▶ WHAT IS ASKED:
Reproduce the records with every "fConc" switched to "fConcentration" and nothing else altered, leaving out the pictures.

▶ DATASET:
◆ ◆ ◆ ◆

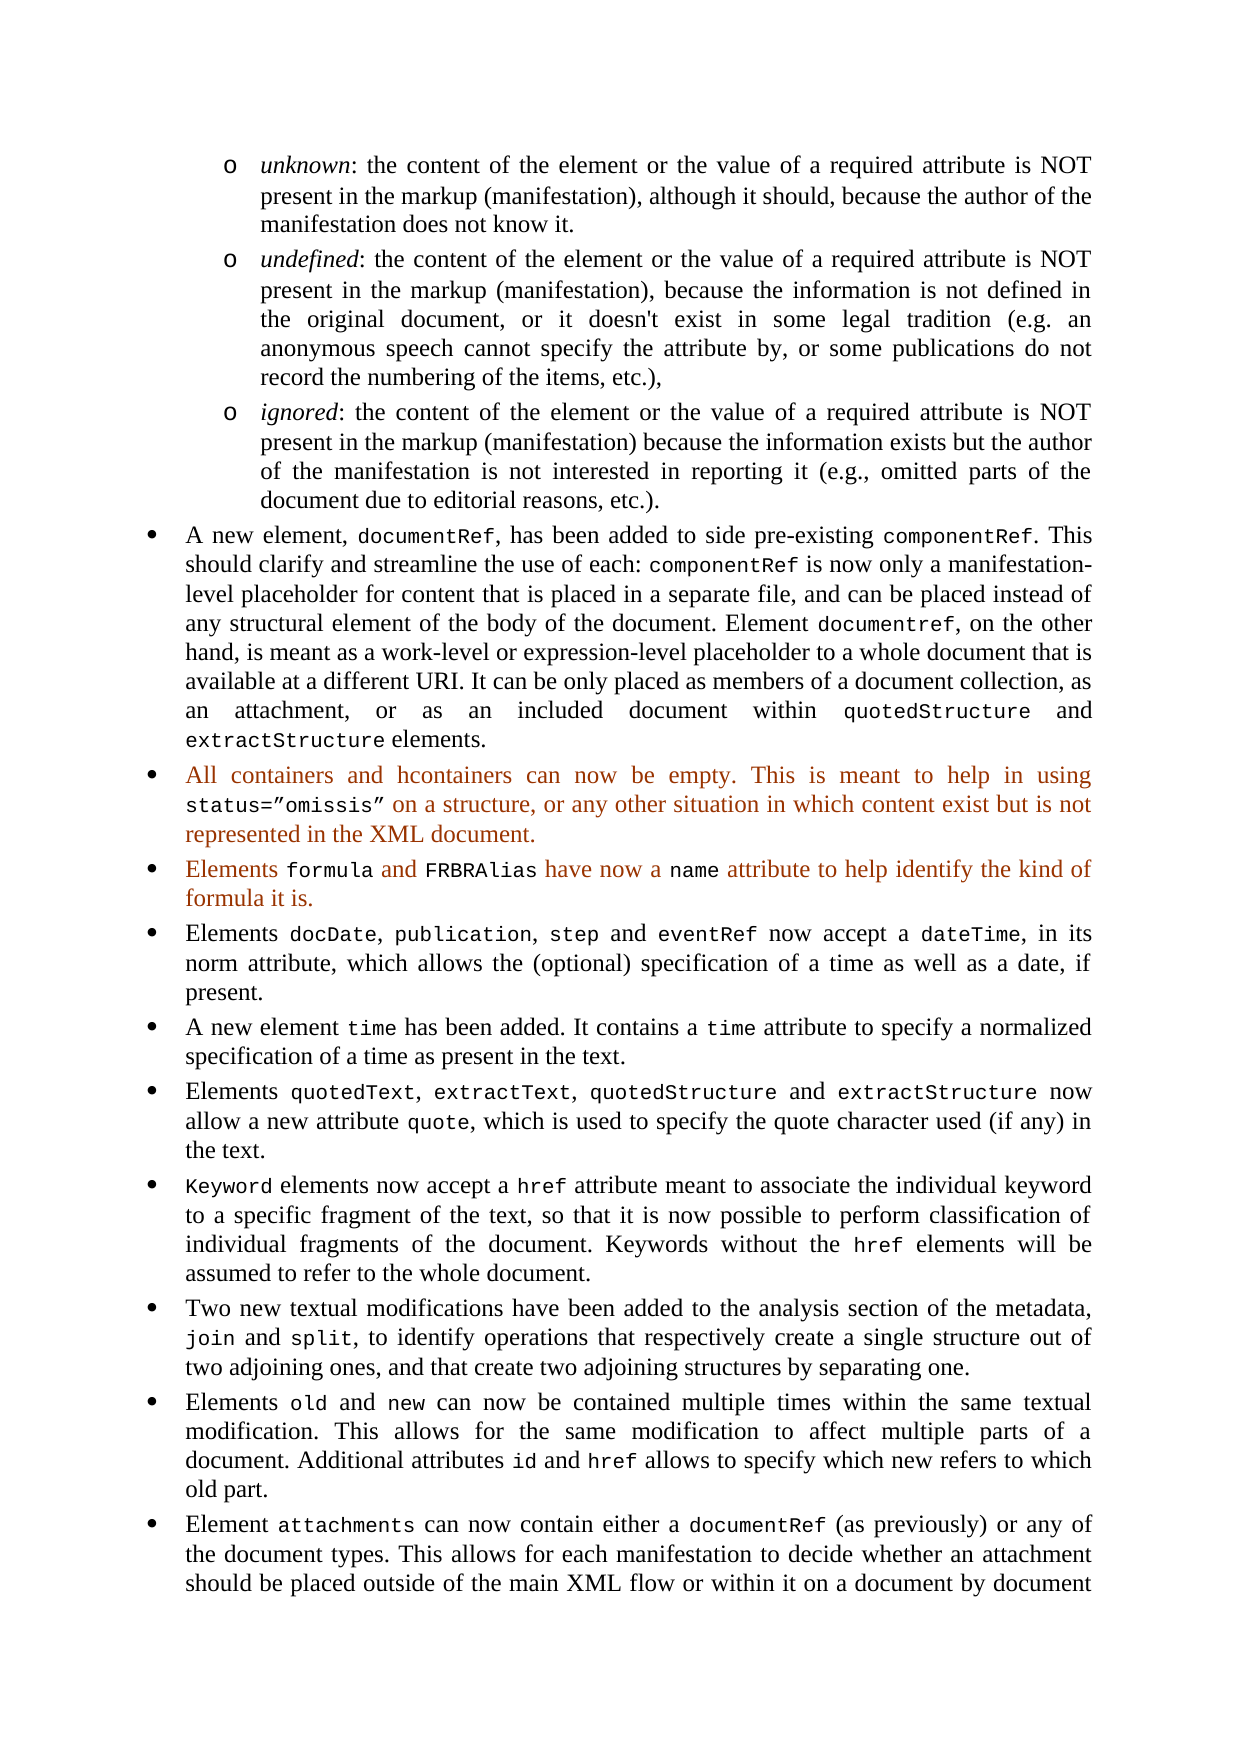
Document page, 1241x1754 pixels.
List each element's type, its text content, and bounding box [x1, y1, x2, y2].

list Element attachments can now contain either a documentRef (as previously) or any of the document types. This allows for each manifestation to decide whether an attachment should be placed outside of the main XML flow or within it on a document by document [148, 1509, 1092, 1597]
list Elements docDate, publication, step and eventRef now accept a dateTime, in its norm attribute, which allows the (optional) specification of a time as well as a date, if present. [148, 918, 1092, 1005]
list All containers and hcontainers can now be empty. This is meant to help in using status=”omissis” on a structure, or any other situation in which content exist but is not represented in the XML document. [148, 760, 1092, 847]
list unknown: the content of the element or the value of a required attribute is NOT present in the markup (manifestation), although it should, because the author of the manifestation does not know it. [223, 150, 1092, 238]
list undefined: the content of the element or the value of a required attribute is NOT present in the markup (manifestation), because the information is not defined in the original document, or it doesn't exist in some legal tradition (e.g. an anonymous speech cannot specify the attribute by, or some publications do not record the numbering of the items, etc.), [223, 244, 1092, 390]
list Keyword elements now accept a href attribute meant to associate the individual keyword to a specific fragment of the text, so that it is now possible to perform classification of individual fragments of the document. Keywords without the href elements will be assumed to refer to the whole document. [148, 1170, 1092, 1287]
list Elements quotedText, extractText, quotedStructure and extractStructure now allow a new attribute quote, which is used to specify the quote character used (if any) in the text. [148, 1076, 1092, 1164]
list ignored: the content of the element or the value of a required attribute is NOT present in the markup (manifestation) because the information exists but the author of the manifestation is not interested in reporting it (e.g., omitted parts of the document due to editorial reasons, etc.). [223, 397, 1092, 514]
list Two new textual modifications have been added to the analysis section of the metadata, join and split, to identify operations that respectively create a single structure out of two adjoining ones, and that create two adjoining structures by separating one. [148, 1293, 1092, 1380]
list Elements formula and FRBRAlias have now a name attribute to help identify the kind of formula it is. [148, 854, 1092, 912]
list A new element time has been added. It contains a time attribute to specify a normalized specification of a time as present in the text. [148, 1012, 1092, 1070]
list A new element, documentRef, has been added to side pre-existing componentRef. This should clarify and streamline the use of each: componentRef is now only a manifestation-level placeholder for content that is placed in a separate file, and can be placed instead of any structural element of the body of the document. Element documentref, on the other hand, is meant as a work-level or expression-level placeholder to a whole document that is available at a different URI. It can be only placed as members of a document collection, as an attachment, or as an included document within quotedStructure and extractStructure elements. [148, 520, 1092, 754]
list Elements old and new can now be contained multiple times within the same textual modification. This allows for the same modification to affect multiple parts of a document. Additional attributes id and href allows to specify which new refers to which old part. [148, 1387, 1092, 1503]
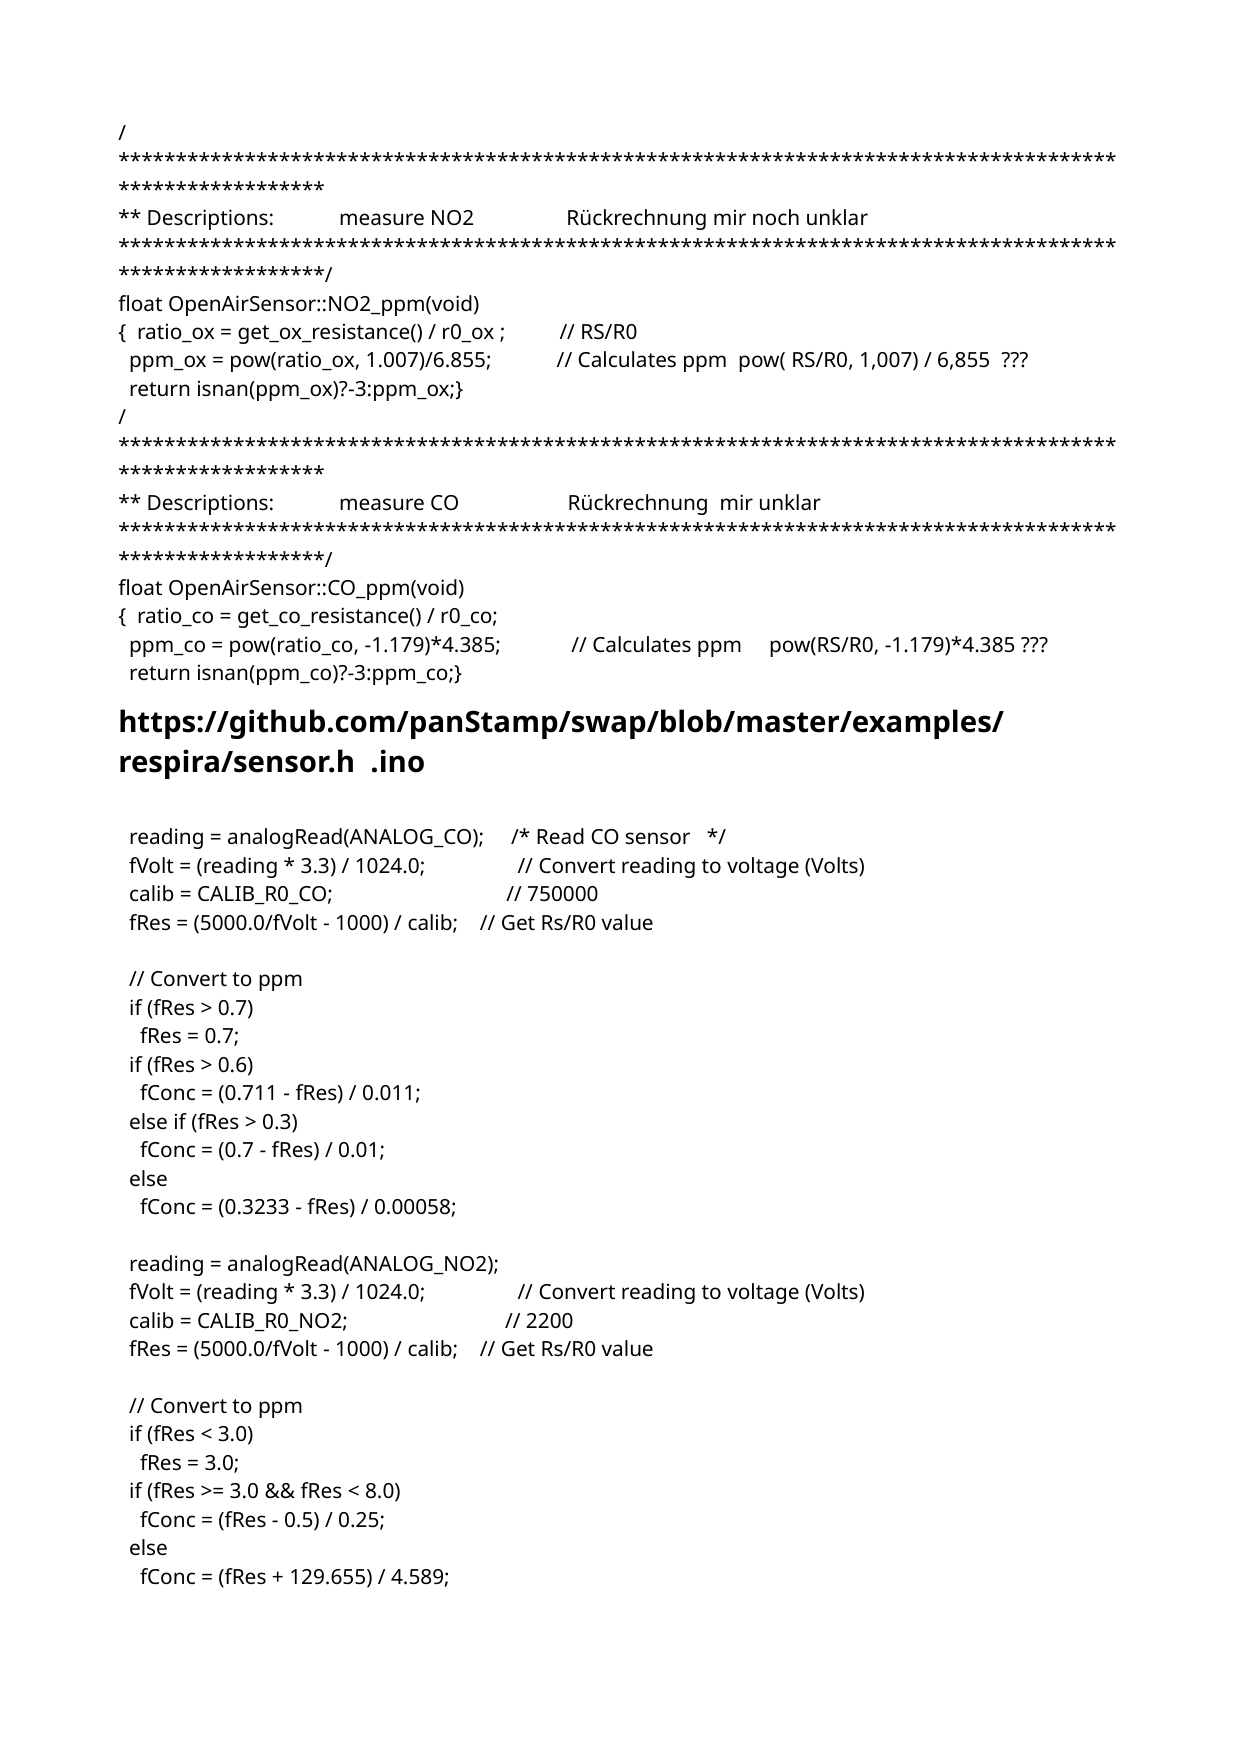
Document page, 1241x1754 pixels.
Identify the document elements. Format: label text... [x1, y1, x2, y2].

text fRes = 0.7; [118, 1021, 1122, 1050]
text fVolt = (reading * 3.3) / 1024.0; // Convert reading to voltage (Volts) [118, 851, 1122, 879]
text fConc = (0.7 - fRes) / 0.01; [118, 1135, 1122, 1164]
text calib = CALIB_R0_CO; // 750000 [118, 879, 1122, 908]
text if (fRes > 0.7) [118, 993, 1122, 1021]
text { ratio_ox = get_ox_resistance() / r0_ox ; // RS/R0 [118, 317, 1122, 346]
text if (fRes > 0.6) [118, 1050, 1122, 1078]
text fRes = 3.0; [118, 1448, 1122, 1476]
text fRes = (5000.0/fVolt - 1000) / calib; // Get Rs/R0 value [118, 908, 1122, 936]
text float OpenAirSensor::CO_ppm(void) [118, 573, 1122, 602]
text float OpenAirSensor::NO2_ppm(void) [118, 289, 1122, 317]
text fVolt = (reading * 3.3) / 1024.0; // Convert reading to voltage (Volts) [118, 1277, 1122, 1306]
text reading = analogRead(ANALOG_NO2); [118, 1249, 1122, 1277]
text ppm_ox = pow(ratio_ox, 1.007)/6.855; // Calculates ppm pow( RS/R0, 1,007) / 6,855 ??? [118, 346, 1122, 374]
text return isnan(ppm_ox)?-3:ppm_ox;} [118, 374, 1122, 402]
text fConc = (fRes + 129.655) / 4.589; [118, 1562, 1122, 1590]
text ** Descriptions: measure NO2 Rückrechnung mir noch unklar [118, 203, 1122, 232]
text *********************************************************************************************************/ [118, 232, 1122, 289]
text // Convert to ppm [118, 964, 1122, 993]
text reading = analogRead(ANALOG_CO); /* Read CO sensor */ [118, 822, 1122, 851]
text *********************************************************************************************************/ [118, 516, 1122, 573]
text else [118, 1164, 1122, 1192]
text // Convert to ppm [118, 1391, 1122, 1419]
text calib = CALIB_R0_NO2; // 2200 [118, 1306, 1122, 1334]
text fRes = (5000.0/fVolt - 1000) / calib; // Get Rs/R0 value [118, 1334, 1122, 1363]
text if (fRes >= 3.0 && fRes < 8.0) [118, 1476, 1122, 1505]
text /********************************************************************************************************* [118, 402, 1122, 488]
text if (fRes < 3.0) [118, 1419, 1122, 1448]
text return isnan(ppm_co)?-3:ppm_co;} [118, 658, 1122, 687]
text fConc = (fRes - 0.5) / 0.25; [118, 1505, 1122, 1533]
text else [118, 1533, 1122, 1562]
text /********************************************************************************************************* [118, 118, 1122, 203]
text ppm_co = pow(ratio_co, -1.179)*4.385; // Calculates ppm pow(RS/R0, -1.179)*4.385 ??? [118, 630, 1122, 658]
text fConc = (0.711 - fRes) / 0.011; [118, 1078, 1122, 1107]
text else if (fRes > 0.3) [118, 1107, 1122, 1135]
subtitle https://github.com/panStamp/swap/blob/master/examples/respira/sensor.h .ino [118, 701, 1122, 781]
text fConc = (0.3233 - fRes) / 0.00058; [118, 1192, 1122, 1221]
text { ratio_co = get_co_resistance() / r0_co; [118, 602, 1122, 630]
text ** Descriptions: measure CO Rückrechnung mir unklar [118, 488, 1122, 516]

◆ ◆ ◆ ◆

▶ ANSWER:
Document page, 1241x1754 pixels.
List each element's type, its text content, and bounding box [x1, y1, x2, y2].

list Element attachments can now contain either a documentRef (as previously) or any of the document types. This allows for each manifestation to decide whether an attachment should be placed outside of the main XML flow or within it on a document by document [148, 1509, 1092, 1597]
list Elements docDate, publication, step and eventRef now accept a dateTime, in its norm attribute, which allows the (optional) specification of a time as well as a date, if present. [148, 918, 1092, 1005]
list All containers and hcontainers can now be empty. This is meant to help in using status=”omissis” on a structure, or any other situation in which content exist but is not represented in the XML document. [148, 760, 1092, 847]
list unknown: the content of the element or the value of a required attribute is NOT present in the markup (manifestation), although it should, because the author of the manifestation does not know it. [223, 150, 1092, 238]
list undefined: the content of the element or the value of a required attribute is NOT present in the markup (manifestation), because the information is not defined in the original document, or it doesn't exist in some legal tradition (e.g. an anonymous speech cannot specify the attribute by, or some publications do not record the numbering of the items, etc.), [223, 244, 1092, 390]
list Keyword elements now accept a href attribute meant to associate the individual keyword to a specific fragment of the text, so that it is now possible to perform classification of individual fragments of the document. Keywords without the href elements will be assumed to refer to the whole document. [148, 1170, 1092, 1287]
list Elements quotedText, extractText, quotedStructure and extractStructure now allow a new attribute quote, which is used to specify the quote character used (if any) in the text. [148, 1076, 1092, 1164]
list ignored: the content of the element or the value of a required attribute is NOT present in the markup (manifestation) because the information exists but the author of the manifestation is not interested in reporting it (e.g., omitted parts of the document due to editorial reasons, etc.). [223, 397, 1092, 514]
list Two new textual modifications have been added to the analysis section of the metadata, join and split, to identify operations that respectively create a single structure out of two adjoining ones, and that create two adjoining structures by separating one. [148, 1293, 1092, 1380]
list Elements formula and FRBRAlias have now a name attribute to help identify the kind of formula it is. [148, 854, 1092, 912]
list A new element time has been added. It contains a time attribute to specify a normalized specification of a time as present in the text. [148, 1012, 1092, 1070]
list A new element, documentRef, has been added to side pre-existing componentRef. This should clarify and streamline the use of each: componentRef is now only a manifestation-level placeholder for content that is placed in a separate file, and can be placed instead of any structural element of the body of the document. Element documentref, on the other hand, is meant as a work-level or expression-level placeholder to a whole document that is available at a different URI. It can be only placed as members of a document collection, as an attachment, or as an included document within quotedStructure and extractStructure elements. [148, 520, 1092, 754]
list Elements old and new can now be contained multiple times within the same textual modification. This allows for the same modification to affect multiple parts of a document. Additional attributes id and href allows to specify which new refers to which old part. [148, 1387, 1092, 1503]
Document page, 1241x1754 pixels.
Identify the document elements. Format: label text... [x1, y1, x2, y2].

text fRes = 0.7; [118, 1021, 1122, 1050]
text fVolt = (reading * 3.3) / 1024.0; // Convert reading to voltage (Volts) [118, 851, 1122, 879]
text fConcentration = (0.7 - fRes) / 0.01; [118, 1135, 1122, 1164]
text calib = CALIB_R0_CO; // 750000 [118, 879, 1122, 908]
text if (fRes > 0.7) [118, 993, 1122, 1021]
text { ratio_ox = get_ox_resistance() / r0_ox ; // RS/R0 [118, 317, 1122, 346]
text if (fRes > 0.6) [118, 1050, 1122, 1078]
text fRes = 3.0; [118, 1448, 1122, 1476]
text fRes = (5000.0/fVolt - 1000) / calib; // Get Rs/R0 value [118, 908, 1122, 936]
text float OpenAirSensor::CO_ppm(void) [118, 573, 1122, 602]
text float OpenAirSensor::NO2_ppm(void) [118, 289, 1122, 317]
text fVolt = (reading * 3.3) / 1024.0; // Convert reading to voltage (Volts) [118, 1277, 1122, 1306]
text reading = analogRead(ANALOG_NO2); [118, 1249, 1122, 1277]
text ppm_ox = pow(ratio_ox, 1.007)/6.855; // Calculates ppm pow( RS/R0, 1,007) / 6,855 ??? [118, 346, 1122, 374]
text return isnan(ppm_ox)?-3:ppm_ox;} [118, 374, 1122, 402]
text fConcentration = (fRes + 129.655) / 4.589; [118, 1562, 1122, 1590]
text ** Descriptions: measure NO2 Rückrechnung mir noch unklar [118, 203, 1122, 232]
text *********************************************************************************************************/ [118, 232, 1122, 289]
text // Convert to ppm [118, 964, 1122, 993]
text reading = analogRead(ANALOG_CO); /* Read CO sensor */ [118, 822, 1122, 851]
text *********************************************************************************************************/ [118, 516, 1122, 573]
text else [118, 1164, 1122, 1192]
text // Convert to ppm [118, 1391, 1122, 1419]
text calib = CALIB_R0_NO2; // 2200 [118, 1306, 1122, 1334]
text fRes = (5000.0/fVolt - 1000) / calib; // Get Rs/R0 value [118, 1334, 1122, 1363]
text if (fRes >= 3.0 && fRes < 8.0) [118, 1476, 1122, 1505]
text /********************************************************************************************************* [118, 402, 1122, 488]
text if (fRes < 3.0) [118, 1419, 1122, 1448]
text return isnan(ppm_co)?-3:ppm_co;} [118, 658, 1122, 687]
text fConcentration = (fRes - 0.5) / 0.25; [118, 1505, 1122, 1533]
text else [118, 1533, 1122, 1562]
text /********************************************************************************************************* [118, 118, 1122, 203]
text ppm_co = pow(ratio_co, -1.179)*4.385; // Calculates ppm pow(RS/R0, -1.179)*4.385 ??? [118, 630, 1122, 658]
text fConcentration = (0.711 - fRes) / 0.011; [118, 1078, 1122, 1107]
text else if (fRes > 0.3) [118, 1107, 1122, 1135]
subtitle https://github.com/panStamp/swap/blob/master/examples/respira/sensor.h .ino [118, 701, 1122, 781]
text fConcentration = (0.3233 - fRes) / 0.00058; [118, 1192, 1122, 1221]
text { ratio_co = get_co_resistance() / r0_co; [118, 602, 1122, 630]
text ** Descriptions: measure CO Rückrechnung mir unklar [118, 488, 1122, 516]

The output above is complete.